Нуте-с, в сумерки пришли на Пост. Что там делается – уму непостижимо. На путях четыре батареи насчитал, стоят неразвернутые, снарядов, оказывается, нет. Штабов нет числа. Никто ни черта, понятное дело, не знает. И главное – мертвых некуда деть! Нашли наконец перевязочную летучку, веришь ли, силой свалили мертвых, не хотели брать: «Вы их в Город везите». Тут уж мы озверели. Красин хотел пристрелить какого-то штабного. Тот сказал: «Это, говорит, петлюровские приемы». Смылся. К вечеру только нашел наконец вагон Щеткина. Первого класса, электричество… И что ж ты думаешь? Стоит какой-то холуй денщицкого типа и не пускает. А? «Они, говорит, спять. Никого не велено принимать». Ну, как я двину прикладом в стену, а за мной все наши подняли грохот. Из всех купе горошком выскочили. Вылез Щеткин и заегозил: «Ах, Боже мой. Ну, конечно же. Сейчас. Эй, вестовые, щей, коньяку. Сейчас мы вас разместим. П-полный отдых. Это геройство. Ах, какая потеря, но что делать – жертвы. Я так измучился…» И коньяком от него на версту. А-а-а! – Мышлаевский внезапно зевнул и клюнул носом. Забормотал, как во сне:
– Дали отряду теплушку и печку… О-о! А мне свезло. Очевидно, решил отделаться от меня после этого грохота. «Командирую вас, поручик, в Город. В штаб генерала Картузова. Доложите там». Э-э-э! Я на паровоз… окоченел… замок Тамары… водка…
Мышлаевский выронил папиросу изо рта, откинулся и захрапел сразу.
– Вот так здорово, – сказал растерянный Николка.
– Где Елена? – озабоченно спросил старший. – Нужно будет ему простыню дать, ты веди его мыться.
Елена же в это время плакала в комнате за кухней, где за ситцевой занавеской, в колонке, у цинковой ванны, металось пламя сухой наколотой березы. Хриплые кухонные часишки настучали одиннадцать. И представился убитый Тальберг. Конечно, на поезд с деньгами напали, конвой перебили, и на снегу кровь и мозг. Елена сидела в полумгле, смятый венец волос пронизало пламя, по щекам текли слезы. Убит. Убит…

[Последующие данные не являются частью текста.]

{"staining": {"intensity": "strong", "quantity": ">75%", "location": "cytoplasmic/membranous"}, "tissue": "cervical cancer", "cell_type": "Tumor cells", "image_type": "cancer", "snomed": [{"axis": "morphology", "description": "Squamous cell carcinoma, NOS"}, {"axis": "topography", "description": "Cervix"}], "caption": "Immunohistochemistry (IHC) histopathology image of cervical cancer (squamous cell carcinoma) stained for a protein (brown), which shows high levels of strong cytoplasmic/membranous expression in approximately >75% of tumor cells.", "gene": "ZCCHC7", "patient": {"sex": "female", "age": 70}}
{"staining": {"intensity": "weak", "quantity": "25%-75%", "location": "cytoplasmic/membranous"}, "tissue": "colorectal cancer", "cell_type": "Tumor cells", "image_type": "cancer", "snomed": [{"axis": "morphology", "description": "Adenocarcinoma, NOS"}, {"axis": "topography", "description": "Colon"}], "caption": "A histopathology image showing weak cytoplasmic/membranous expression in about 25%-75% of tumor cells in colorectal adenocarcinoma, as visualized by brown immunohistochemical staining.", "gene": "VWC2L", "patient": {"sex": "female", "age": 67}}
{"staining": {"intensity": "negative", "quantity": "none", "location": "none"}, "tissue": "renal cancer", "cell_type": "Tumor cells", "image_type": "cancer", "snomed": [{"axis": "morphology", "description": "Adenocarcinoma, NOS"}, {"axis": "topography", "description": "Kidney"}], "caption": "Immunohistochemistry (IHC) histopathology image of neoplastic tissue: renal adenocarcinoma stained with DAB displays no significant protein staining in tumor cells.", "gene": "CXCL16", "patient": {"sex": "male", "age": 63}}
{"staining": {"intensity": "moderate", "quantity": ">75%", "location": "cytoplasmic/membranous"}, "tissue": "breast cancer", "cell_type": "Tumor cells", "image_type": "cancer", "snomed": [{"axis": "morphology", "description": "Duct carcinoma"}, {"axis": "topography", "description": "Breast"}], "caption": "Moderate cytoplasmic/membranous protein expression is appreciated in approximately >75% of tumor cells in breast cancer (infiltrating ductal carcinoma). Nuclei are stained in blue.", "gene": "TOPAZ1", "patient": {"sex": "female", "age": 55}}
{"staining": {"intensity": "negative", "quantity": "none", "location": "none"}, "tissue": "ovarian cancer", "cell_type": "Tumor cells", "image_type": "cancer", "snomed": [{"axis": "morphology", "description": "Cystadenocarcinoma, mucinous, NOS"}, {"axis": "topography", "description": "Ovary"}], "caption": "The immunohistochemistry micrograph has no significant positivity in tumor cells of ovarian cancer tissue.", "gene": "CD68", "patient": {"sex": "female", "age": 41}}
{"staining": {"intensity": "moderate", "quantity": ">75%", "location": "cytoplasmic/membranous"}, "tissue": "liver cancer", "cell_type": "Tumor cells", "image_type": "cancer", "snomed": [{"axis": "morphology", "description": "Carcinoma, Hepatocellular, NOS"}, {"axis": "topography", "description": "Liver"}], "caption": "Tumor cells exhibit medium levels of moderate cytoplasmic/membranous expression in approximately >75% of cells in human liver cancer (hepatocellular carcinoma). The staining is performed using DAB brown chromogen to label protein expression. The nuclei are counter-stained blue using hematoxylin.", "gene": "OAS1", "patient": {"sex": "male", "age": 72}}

И вот тоненький звоночек затрепетал, наполнил всю квартиру. Елена бурей через кухню, через темную книжную, в столовую. Огни ярче. Черные часы забили, затикали, пошли ходуном.
Но Николка со старшим угасли очень быстро после первого взрыва радости. Да и радость-то была больше за Елену. Скверно действовали на братьев клиновидные, гетманского военного министерства погоны на плечах Тальберга. Впрочем, и до погон еще, чуть ли не с самого дня свадьбы Елены, образовалась какая-то трещина в вазе турбинской жизни, и добрая вода уходила через нее незаметно. Сух сосуд. Пожалуй, главная причина этому в двухслойных глазах капитана генерального штаба Тальберга, Сергея Ивановича…
Эх-эх… Как бы там ни было, сейчас первый слой можно было читать ясно. В верхнем слое простая человеческая радость от тепла, света и безопасности. А вот поглубже – ясная тревога, и привез ее Тальберг с собою только что. Самое же глубокое было, конечно, скрыто, как всегда. Во всяком случае, на фигуре Сергея Ивановича ничего не отразилось. Пояс широк и тверд. Оба значка – академии и университета – белыми головками сияют ровно. Поджарая фигура поворачивается под черными часами, как автомат. Тальберг очень озяб, но улыбается всем благосклонно. И в благосклонности тоже сказалась тревога. Николка, шмыгнув длинным носом, первый заметил это. Тальберг, вытягивая слова, медленно и весело рассказал, как на поезд, который вез деньги в провинцию и который он конвоировал, у Бородянки, в сорока верстах от Города, напали – неизвестно кто! Елена в ужасе жмурилась, жалась к значкам, братья опять вскрикивали «ну-ну», а Мышлаевский мертво храпел, показывая три золотых коронки.
– Кто ж такие? Петлюра?
– Ну, если бы Петлюра, – снисходительно и в то же время тревожно улыбнувшись, молвил Тальберг, – вряд ли я бы здесь беседовал… э… с вами. Не знаю кто. Возможно, разложившиеся сердюки. Ворвались в вагоны, винтовками взмахивают, кричат: «Чей конвой?» Я ответил: «Сердюка». Они потоптались, потоптались, потом слышу команду: «Слазь, хлопцы!» И все исчезли. Я полагаю, что они искали офицеров, вероятно, они думали, что конвой не украинский, а офицерский. – Тальберг выразительно покосился на Николкин шеврон, глянул на часы и неожиданно добавил: – Елена, пойдем-ка на пару слов…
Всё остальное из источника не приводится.